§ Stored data
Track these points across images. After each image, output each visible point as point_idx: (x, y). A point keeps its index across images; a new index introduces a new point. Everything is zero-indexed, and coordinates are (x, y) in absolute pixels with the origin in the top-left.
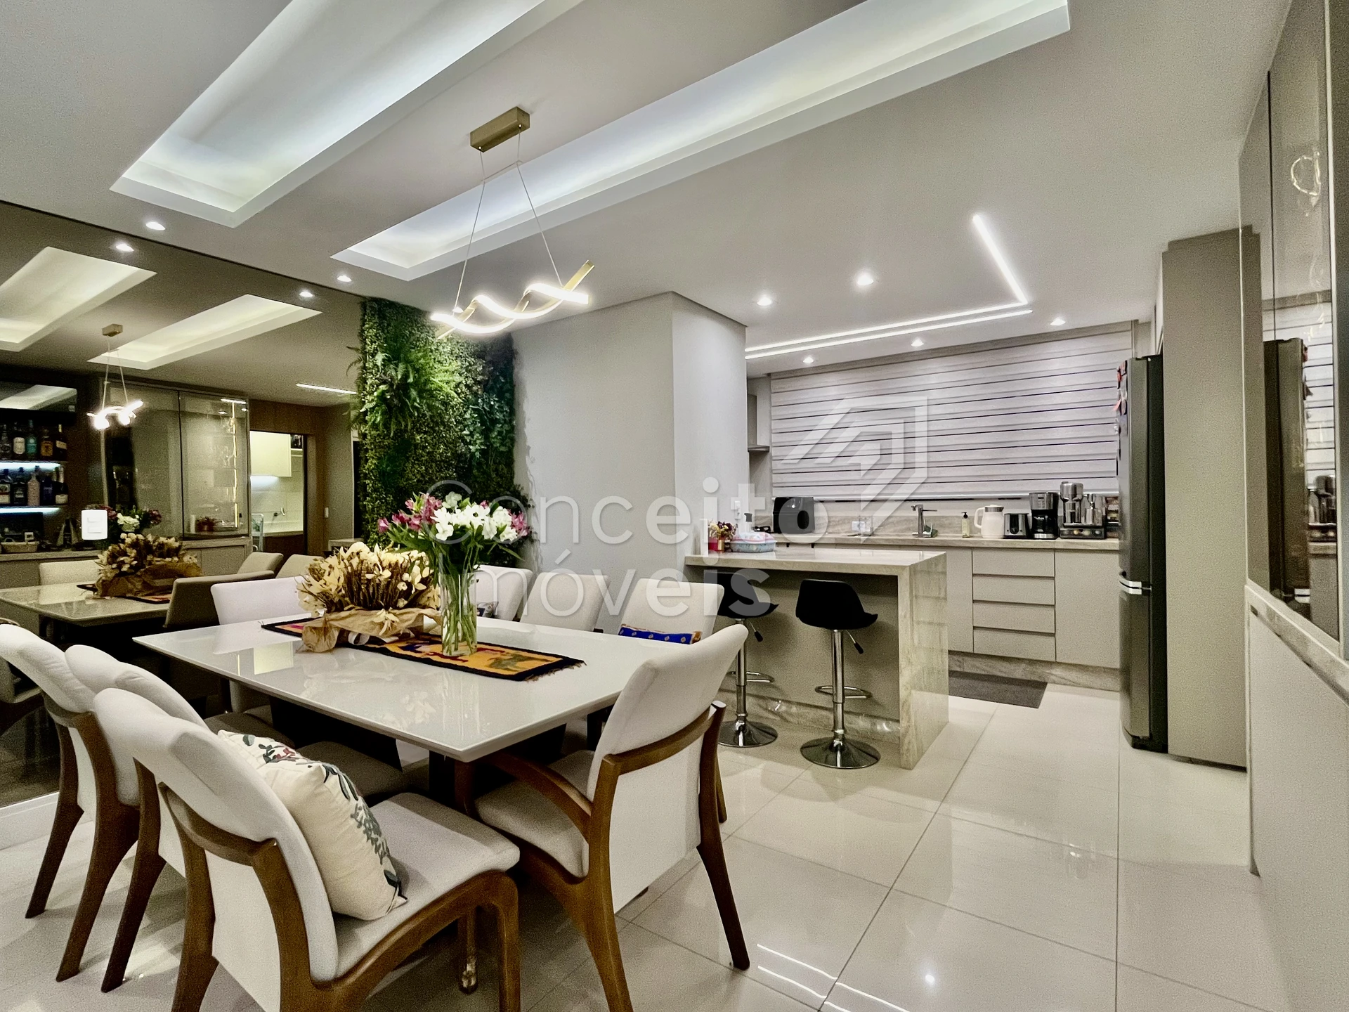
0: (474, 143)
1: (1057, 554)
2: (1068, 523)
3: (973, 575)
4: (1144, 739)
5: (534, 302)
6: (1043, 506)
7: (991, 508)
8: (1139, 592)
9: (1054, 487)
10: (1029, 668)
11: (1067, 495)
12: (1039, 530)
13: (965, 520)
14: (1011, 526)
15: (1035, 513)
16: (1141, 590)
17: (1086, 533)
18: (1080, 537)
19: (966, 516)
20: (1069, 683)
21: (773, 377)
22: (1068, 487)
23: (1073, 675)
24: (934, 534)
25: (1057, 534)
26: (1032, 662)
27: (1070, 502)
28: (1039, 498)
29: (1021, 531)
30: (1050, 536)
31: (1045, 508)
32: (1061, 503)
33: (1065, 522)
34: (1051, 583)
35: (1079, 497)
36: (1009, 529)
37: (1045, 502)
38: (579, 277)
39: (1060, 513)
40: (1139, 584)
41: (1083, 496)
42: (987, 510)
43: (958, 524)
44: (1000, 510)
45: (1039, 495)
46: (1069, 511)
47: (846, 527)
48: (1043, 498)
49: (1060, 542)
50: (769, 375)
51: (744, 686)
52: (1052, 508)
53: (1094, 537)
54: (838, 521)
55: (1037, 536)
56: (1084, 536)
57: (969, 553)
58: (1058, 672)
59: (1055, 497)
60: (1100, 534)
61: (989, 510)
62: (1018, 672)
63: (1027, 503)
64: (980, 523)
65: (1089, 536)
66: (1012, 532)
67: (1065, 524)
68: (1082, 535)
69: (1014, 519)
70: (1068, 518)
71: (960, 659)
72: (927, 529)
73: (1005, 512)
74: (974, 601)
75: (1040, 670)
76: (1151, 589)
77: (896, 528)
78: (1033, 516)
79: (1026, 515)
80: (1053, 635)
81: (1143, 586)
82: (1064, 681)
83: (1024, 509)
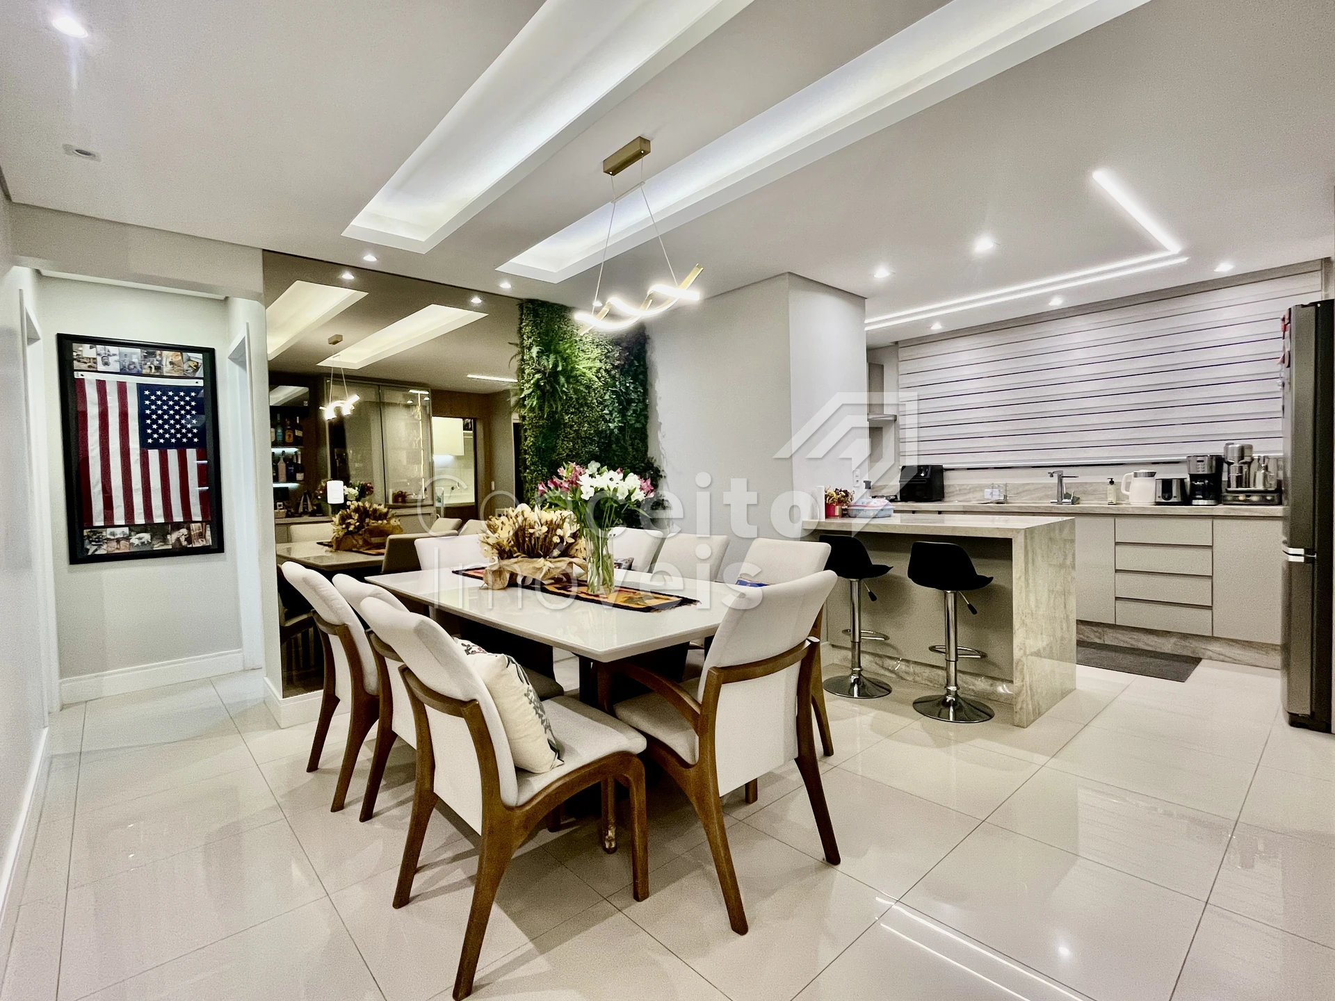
0: (606, 170)
1: (1216, 522)
2: (1233, 488)
3: (1117, 544)
4: (1304, 717)
5: (657, 301)
6: (1203, 469)
7: (1140, 473)
8: (1301, 559)
9: (1218, 449)
10: (1183, 643)
11: (1233, 457)
12: (1198, 497)
13: (1110, 487)
14: (1164, 491)
15: (1194, 477)
16: (1303, 557)
17: (1255, 498)
18: (1248, 502)
19: (1112, 482)
20: (1227, 659)
21: (900, 346)
22: (1233, 448)
23: (1236, 652)
24: (1075, 501)
25: (1219, 499)
26: (1185, 636)
27: (1236, 465)
28: (1198, 461)
29: (1175, 497)
30: (1211, 502)
31: (1206, 473)
32: (1225, 466)
33: (1229, 486)
34: (1209, 552)
35: (1247, 459)
36: (1160, 495)
37: (1206, 466)
38: (692, 277)
39: (1225, 478)
40: (1301, 551)
41: (1253, 459)
42: (1136, 475)
43: (1103, 491)
44: (1152, 475)
45: (1199, 459)
46: (1234, 475)
47: (978, 495)
48: (1202, 461)
49: (1221, 509)
50: (897, 343)
51: (859, 642)
52: (1214, 472)
53: (1264, 502)
54: (970, 489)
55: (1195, 502)
56: (1252, 501)
57: (1111, 520)
58: (1215, 647)
59: (1219, 461)
60: (1272, 500)
61: (1138, 475)
62: (1167, 646)
63: (1184, 467)
64: (1127, 489)
65: (1260, 501)
66: (1164, 497)
67: (1229, 489)
68: (1248, 501)
69: (1167, 485)
70: (1233, 483)
71: (1100, 630)
72: (1067, 496)
73: (1157, 477)
74: (1117, 571)
75: (1194, 643)
76: (1315, 556)
77: (1032, 496)
78: (1191, 480)
79: (1182, 481)
80: (1210, 608)
81: (1305, 553)
82: (1222, 657)
83: (1183, 473)
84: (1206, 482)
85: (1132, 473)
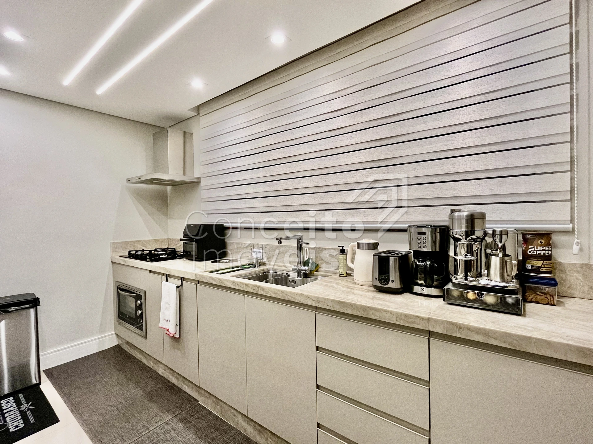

§ Required action
Omit the pictures; restate every entry word for word.

§ Reply
Track these points across images. After each image, output each visible point as point_idx: (x, y). A point keeps its index across images; a new index introduces a new point. Everything is zero-indexed, and coordinates are (x, y) in absolute pixels with the origin in the top-left.
0: (474, 143)
1: (1057, 554)
2: (1068, 523)
3: (973, 575)
4: (1144, 739)
5: (534, 302)
6: (1043, 506)
7: (991, 508)
8: (1139, 592)
9: (1054, 487)
10: (1029, 668)
11: (1067, 495)
12: (1039, 530)
13: (965, 520)
14: (1011, 526)
15: (1035, 513)
16: (1141, 590)
17: (1086, 533)
18: (1080, 537)
19: (966, 516)
20: (1069, 683)
21: (773, 377)
22: (1068, 487)
23: (1073, 675)
24: (934, 534)
25: (1057, 534)
26: (1032, 662)
27: (1070, 502)
28: (1039, 498)
29: (1021, 531)
30: (1050, 536)
31: (1045, 508)
32: (1061, 503)
33: (1065, 522)
34: (1051, 583)
35: (1079, 497)
36: (1009, 529)
37: (1045, 502)
38: (579, 277)
39: (1060, 513)
40: (1139, 584)
41: (1083, 496)
42: (987, 510)
43: (958, 524)
44: (1000, 510)
45: (1039, 495)
46: (1069, 511)
47: (846, 527)
48: (1043, 498)
49: (1060, 542)
50: (769, 375)
51: (744, 686)
52: (1052, 508)
53: (1094, 537)
54: (838, 521)
55: (1037, 536)
56: (1084, 536)
57: (969, 553)
58: (1058, 672)
59: (1055, 497)
60: (1100, 534)
61: (989, 510)
62: (1018, 672)
63: (1027, 503)
64: (980, 523)
65: (1089, 536)
66: (1012, 532)
67: (1065, 524)
68: (1082, 535)
69: (1014, 519)
70: (1068, 518)
71: (960, 659)
72: (927, 529)
73: (1005, 512)
74: (974, 601)
75: (1040, 670)
76: (1151, 589)
77: (896, 528)
78: (1033, 516)
79: (1026, 515)
80: (1053, 635)
81: (1143, 586)
82: (1064, 681)
83: (1024, 509)
0: (606, 170)
1: (1216, 522)
2: (1233, 488)
3: (1117, 544)
4: (1304, 717)
5: (657, 301)
6: (1203, 469)
7: (1140, 473)
8: (1301, 559)
9: (1218, 449)
10: (1183, 643)
11: (1233, 457)
12: (1198, 497)
13: (1110, 487)
14: (1164, 491)
15: (1194, 477)
16: (1303, 557)
17: (1255, 498)
18: (1248, 502)
19: (1112, 482)
20: (1227, 659)
21: (900, 346)
22: (1233, 448)
23: (1236, 652)
24: (1075, 501)
25: (1219, 499)
26: (1185, 636)
27: (1236, 465)
28: (1198, 461)
29: (1175, 497)
30: (1211, 502)
31: (1206, 473)
32: (1225, 466)
33: (1229, 486)
34: (1209, 552)
35: (1247, 459)
36: (1160, 495)
37: (1206, 466)
38: (692, 277)
39: (1225, 478)
40: (1301, 551)
41: (1253, 459)
42: (1136, 475)
43: (1103, 491)
44: (1152, 475)
45: (1199, 459)
46: (1234, 475)
47: (978, 495)
48: (1202, 461)
49: (1221, 509)
50: (897, 343)
51: (859, 642)
52: (1214, 472)
53: (1264, 502)
54: (970, 489)
55: (1195, 502)
56: (1252, 501)
57: (1111, 520)
58: (1215, 647)
59: (1219, 461)
60: (1272, 500)
61: (1138, 475)
62: (1167, 646)
63: (1184, 467)
64: (1127, 489)
65: (1260, 501)
66: (1164, 497)
67: (1229, 489)
68: (1248, 501)
69: (1167, 485)
70: (1233, 483)
71: (1100, 630)
72: (1067, 496)
73: (1157, 477)
74: (1117, 571)
75: (1194, 643)
76: (1315, 556)
77: (1032, 496)
78: (1191, 480)
79: (1182, 481)
80: (1210, 608)
81: (1305, 553)
82: (1222, 657)
83: (1183, 473)
84: (1206, 482)
85: (1132, 473)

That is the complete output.